Revise the passage on leaving something on the table by writing it out again, starting at "In other words, don’t" and ending at "that time comes.". In that span, replace "contract" with "agreement".

**Source text**
• • • • • • •
As he described his business model, I inquired about some aspect where it seemed to me there was potential for greater revenue (or diminished overhead, I forget which) by doing something slightly differently. His response was to introduce me to the business philosophy: Always leave something on the table.

In other words, don’t be so preoccupied with getting the absolute best deal for yourself that the other guy is left, now or after some reflection, feeling negative about his interaction with you.

Maybe he’ll wind up feeling like you had him over a barrel and took advantage of it, or you swindled him. Maybe he’ll acknowledge that you simply bargained harder. Whatever the case, if you come across as being more about a slight bump in your profit margin than a mutually beneficial arrangement, that’s going to darken your future dealings with him. He might be harder to deal with when it’s time to renew your contract. Or less than 100% invested in working with you even before that time comes.

By contrast, giving a little more ground than you absolutely have to can make you look like you’re coming from a position of strength and stability. If you’re worrying and hassling about fractions of percentage points instead of the bigger picture, one might wonder whether your business is in danger of going under, and how reliable a partner you’ll be.

It also gives the other side a chance to start seeing you in a different light. During negotiation, it’s easy to seem like opponents to one other, each trying to get a leg up on the other. If the process can transition to a tone of mutual benefit, a stronger bond of allegiance can result…perhaps even making future renegotiation easier.
• • • • • • •
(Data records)
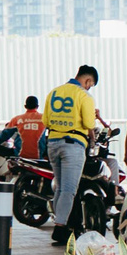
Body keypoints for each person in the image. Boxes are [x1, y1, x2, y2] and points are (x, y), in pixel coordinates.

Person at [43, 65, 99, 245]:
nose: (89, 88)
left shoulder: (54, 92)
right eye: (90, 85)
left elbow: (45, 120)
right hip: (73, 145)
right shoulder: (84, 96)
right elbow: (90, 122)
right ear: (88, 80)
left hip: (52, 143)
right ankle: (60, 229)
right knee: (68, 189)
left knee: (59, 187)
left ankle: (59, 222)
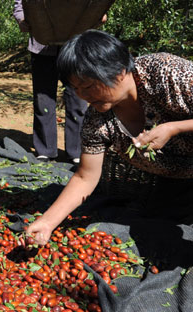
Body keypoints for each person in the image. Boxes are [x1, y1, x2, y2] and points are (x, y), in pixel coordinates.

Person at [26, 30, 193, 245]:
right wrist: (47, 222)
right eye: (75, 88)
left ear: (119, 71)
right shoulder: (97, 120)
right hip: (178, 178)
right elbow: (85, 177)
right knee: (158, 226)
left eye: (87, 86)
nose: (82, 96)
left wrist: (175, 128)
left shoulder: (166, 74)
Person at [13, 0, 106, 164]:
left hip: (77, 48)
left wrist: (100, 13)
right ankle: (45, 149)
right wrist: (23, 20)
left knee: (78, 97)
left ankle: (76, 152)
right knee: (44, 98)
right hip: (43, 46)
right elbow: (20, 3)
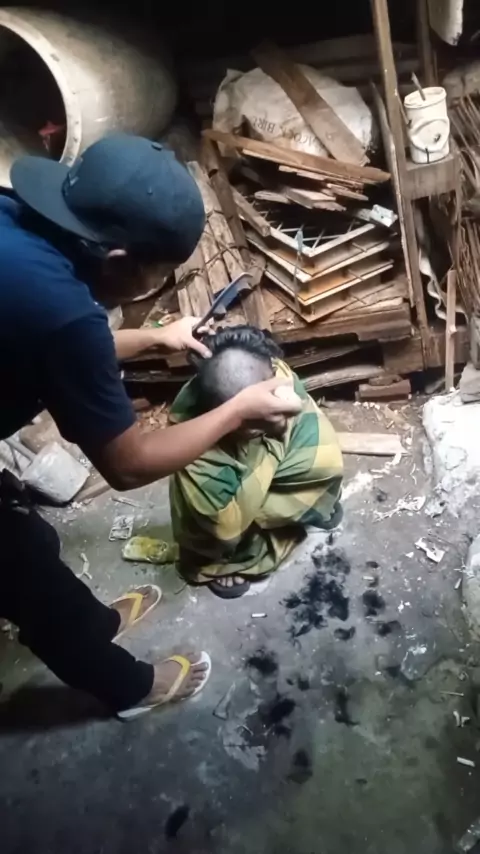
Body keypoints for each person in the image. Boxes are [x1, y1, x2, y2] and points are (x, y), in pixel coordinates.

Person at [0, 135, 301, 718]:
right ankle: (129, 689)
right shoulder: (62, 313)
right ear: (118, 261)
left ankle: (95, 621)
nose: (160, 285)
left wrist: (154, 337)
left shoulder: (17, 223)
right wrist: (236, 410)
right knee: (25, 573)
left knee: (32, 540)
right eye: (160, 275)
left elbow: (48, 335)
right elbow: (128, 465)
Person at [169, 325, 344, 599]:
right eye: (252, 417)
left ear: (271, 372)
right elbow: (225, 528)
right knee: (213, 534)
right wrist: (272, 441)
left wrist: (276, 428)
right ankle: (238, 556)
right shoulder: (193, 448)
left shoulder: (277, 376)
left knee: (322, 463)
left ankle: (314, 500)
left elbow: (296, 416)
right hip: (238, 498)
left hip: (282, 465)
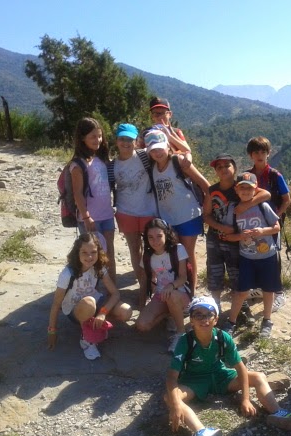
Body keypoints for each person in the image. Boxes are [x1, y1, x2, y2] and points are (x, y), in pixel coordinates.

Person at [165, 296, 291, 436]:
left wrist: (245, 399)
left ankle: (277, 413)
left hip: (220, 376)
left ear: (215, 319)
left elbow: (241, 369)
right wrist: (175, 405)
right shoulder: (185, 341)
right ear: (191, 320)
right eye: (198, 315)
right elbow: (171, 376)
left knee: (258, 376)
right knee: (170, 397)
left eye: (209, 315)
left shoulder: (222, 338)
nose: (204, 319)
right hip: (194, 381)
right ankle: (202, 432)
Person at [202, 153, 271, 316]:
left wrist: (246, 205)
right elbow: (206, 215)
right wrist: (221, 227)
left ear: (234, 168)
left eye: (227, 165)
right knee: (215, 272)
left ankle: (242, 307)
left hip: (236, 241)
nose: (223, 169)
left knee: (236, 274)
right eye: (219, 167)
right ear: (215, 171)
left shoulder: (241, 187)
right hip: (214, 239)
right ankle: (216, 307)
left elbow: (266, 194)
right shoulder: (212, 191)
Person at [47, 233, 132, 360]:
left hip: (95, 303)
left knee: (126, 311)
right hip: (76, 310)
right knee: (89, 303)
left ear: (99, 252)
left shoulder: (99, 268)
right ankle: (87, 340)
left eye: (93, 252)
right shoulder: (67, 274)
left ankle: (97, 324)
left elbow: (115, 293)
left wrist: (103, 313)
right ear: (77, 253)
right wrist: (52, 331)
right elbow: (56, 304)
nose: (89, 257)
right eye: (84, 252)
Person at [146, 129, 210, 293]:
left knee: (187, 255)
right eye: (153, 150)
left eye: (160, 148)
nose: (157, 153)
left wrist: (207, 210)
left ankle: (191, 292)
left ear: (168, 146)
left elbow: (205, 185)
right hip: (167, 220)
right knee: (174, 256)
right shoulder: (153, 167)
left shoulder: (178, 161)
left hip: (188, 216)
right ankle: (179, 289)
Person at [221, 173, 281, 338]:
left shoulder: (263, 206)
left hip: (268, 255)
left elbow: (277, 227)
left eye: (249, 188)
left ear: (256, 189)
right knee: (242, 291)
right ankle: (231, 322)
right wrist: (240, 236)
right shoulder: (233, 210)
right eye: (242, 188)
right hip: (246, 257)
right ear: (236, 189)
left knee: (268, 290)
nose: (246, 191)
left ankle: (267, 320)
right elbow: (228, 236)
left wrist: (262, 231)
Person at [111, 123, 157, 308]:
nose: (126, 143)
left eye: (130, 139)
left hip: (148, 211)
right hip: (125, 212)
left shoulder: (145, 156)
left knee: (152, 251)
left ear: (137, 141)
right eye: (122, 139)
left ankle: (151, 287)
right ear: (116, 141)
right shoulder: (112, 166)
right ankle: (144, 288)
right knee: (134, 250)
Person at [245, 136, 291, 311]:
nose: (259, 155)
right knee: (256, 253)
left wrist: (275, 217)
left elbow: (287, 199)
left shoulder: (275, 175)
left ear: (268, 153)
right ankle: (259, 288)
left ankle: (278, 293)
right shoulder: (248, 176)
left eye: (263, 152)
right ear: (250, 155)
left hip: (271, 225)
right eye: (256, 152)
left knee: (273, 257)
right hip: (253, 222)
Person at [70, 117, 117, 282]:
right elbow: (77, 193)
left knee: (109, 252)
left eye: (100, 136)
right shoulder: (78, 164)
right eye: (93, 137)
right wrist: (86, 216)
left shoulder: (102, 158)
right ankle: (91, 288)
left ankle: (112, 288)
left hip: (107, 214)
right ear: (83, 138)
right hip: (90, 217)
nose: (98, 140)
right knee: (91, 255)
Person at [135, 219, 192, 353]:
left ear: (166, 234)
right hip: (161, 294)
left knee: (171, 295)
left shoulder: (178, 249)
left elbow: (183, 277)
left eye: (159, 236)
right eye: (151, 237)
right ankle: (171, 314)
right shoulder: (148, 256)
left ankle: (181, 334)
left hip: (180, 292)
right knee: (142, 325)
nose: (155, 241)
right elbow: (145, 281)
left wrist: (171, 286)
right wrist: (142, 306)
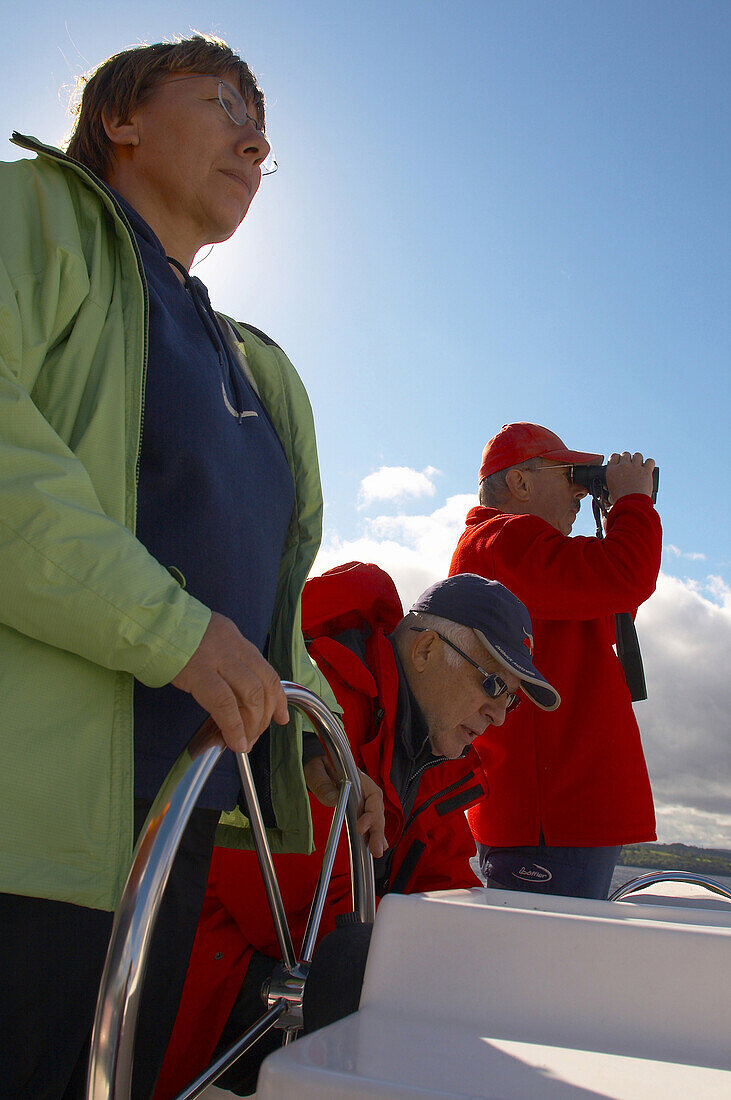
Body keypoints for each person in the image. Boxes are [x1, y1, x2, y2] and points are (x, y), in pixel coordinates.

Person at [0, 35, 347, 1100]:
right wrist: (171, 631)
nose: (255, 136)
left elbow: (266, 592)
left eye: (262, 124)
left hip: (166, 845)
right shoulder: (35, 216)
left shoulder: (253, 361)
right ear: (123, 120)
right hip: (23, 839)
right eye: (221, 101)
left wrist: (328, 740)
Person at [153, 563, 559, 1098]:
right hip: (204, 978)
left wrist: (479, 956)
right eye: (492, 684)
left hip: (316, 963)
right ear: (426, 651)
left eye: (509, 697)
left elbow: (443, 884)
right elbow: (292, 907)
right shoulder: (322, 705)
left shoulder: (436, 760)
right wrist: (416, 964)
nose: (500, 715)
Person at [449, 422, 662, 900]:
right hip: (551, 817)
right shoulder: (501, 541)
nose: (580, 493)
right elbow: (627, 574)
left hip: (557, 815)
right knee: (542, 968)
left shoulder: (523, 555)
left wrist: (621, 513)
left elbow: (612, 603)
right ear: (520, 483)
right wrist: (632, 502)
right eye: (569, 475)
• • • • • • •
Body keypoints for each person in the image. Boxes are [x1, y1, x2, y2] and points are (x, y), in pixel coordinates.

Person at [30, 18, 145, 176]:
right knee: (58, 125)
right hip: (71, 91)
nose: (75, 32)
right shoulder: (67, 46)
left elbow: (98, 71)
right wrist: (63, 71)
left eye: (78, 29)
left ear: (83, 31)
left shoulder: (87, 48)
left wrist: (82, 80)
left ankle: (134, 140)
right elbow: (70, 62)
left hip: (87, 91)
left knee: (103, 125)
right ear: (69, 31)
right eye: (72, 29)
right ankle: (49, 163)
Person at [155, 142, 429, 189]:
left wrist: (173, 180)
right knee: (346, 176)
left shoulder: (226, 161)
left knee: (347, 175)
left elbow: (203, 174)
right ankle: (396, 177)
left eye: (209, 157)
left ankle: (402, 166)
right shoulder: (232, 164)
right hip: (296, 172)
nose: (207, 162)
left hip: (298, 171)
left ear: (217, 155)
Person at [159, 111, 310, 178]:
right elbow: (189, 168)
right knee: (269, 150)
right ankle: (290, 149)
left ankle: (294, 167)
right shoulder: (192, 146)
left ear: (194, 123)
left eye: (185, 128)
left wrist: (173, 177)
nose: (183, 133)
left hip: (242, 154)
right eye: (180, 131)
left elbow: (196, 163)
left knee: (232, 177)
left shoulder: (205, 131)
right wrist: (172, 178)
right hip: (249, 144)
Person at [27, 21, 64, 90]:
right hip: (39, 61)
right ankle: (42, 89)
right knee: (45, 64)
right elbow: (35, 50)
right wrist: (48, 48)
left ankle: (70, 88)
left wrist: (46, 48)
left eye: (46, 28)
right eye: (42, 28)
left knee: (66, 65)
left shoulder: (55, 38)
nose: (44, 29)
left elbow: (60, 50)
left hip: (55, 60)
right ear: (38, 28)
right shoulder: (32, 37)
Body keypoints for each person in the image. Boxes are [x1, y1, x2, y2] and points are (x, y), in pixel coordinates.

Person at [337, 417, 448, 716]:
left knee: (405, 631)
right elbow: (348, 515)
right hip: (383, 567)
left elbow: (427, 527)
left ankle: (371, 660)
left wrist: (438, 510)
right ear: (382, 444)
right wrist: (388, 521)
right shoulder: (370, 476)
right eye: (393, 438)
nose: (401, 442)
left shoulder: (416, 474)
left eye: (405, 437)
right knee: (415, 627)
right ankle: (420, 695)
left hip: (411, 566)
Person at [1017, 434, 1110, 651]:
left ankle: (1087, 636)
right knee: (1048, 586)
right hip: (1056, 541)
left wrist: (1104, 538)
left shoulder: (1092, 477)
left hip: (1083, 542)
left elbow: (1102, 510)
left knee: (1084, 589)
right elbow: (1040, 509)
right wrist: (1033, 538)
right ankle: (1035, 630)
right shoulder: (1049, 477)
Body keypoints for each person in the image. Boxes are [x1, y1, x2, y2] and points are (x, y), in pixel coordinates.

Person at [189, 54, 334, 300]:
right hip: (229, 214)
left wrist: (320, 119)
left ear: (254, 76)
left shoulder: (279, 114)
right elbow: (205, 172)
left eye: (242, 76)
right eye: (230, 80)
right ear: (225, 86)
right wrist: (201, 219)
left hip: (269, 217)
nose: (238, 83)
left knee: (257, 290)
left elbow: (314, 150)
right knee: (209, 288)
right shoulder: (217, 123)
• • • • • • •
**Exercise solution**
In other words, don’t be so preoccupied with getting the absolute best deal for yourself that the other guy is left, now or after some reflection, feeling negative about his interaction with you.

Maybe he’ll wind up feeling like you had him over a barrel and took advantage of it, or you swindled him. Maybe he’ll acknowledge that you simply bargained harder. Whatever the case, if you come across as being more about a slight bump in your profit margin than a mutually beneficial arrangement, that’s going to darken your future dealings with him. He might be harder to deal with when it’s time to renew your agreement. Or less than 100% invested in working with you even before that time comes.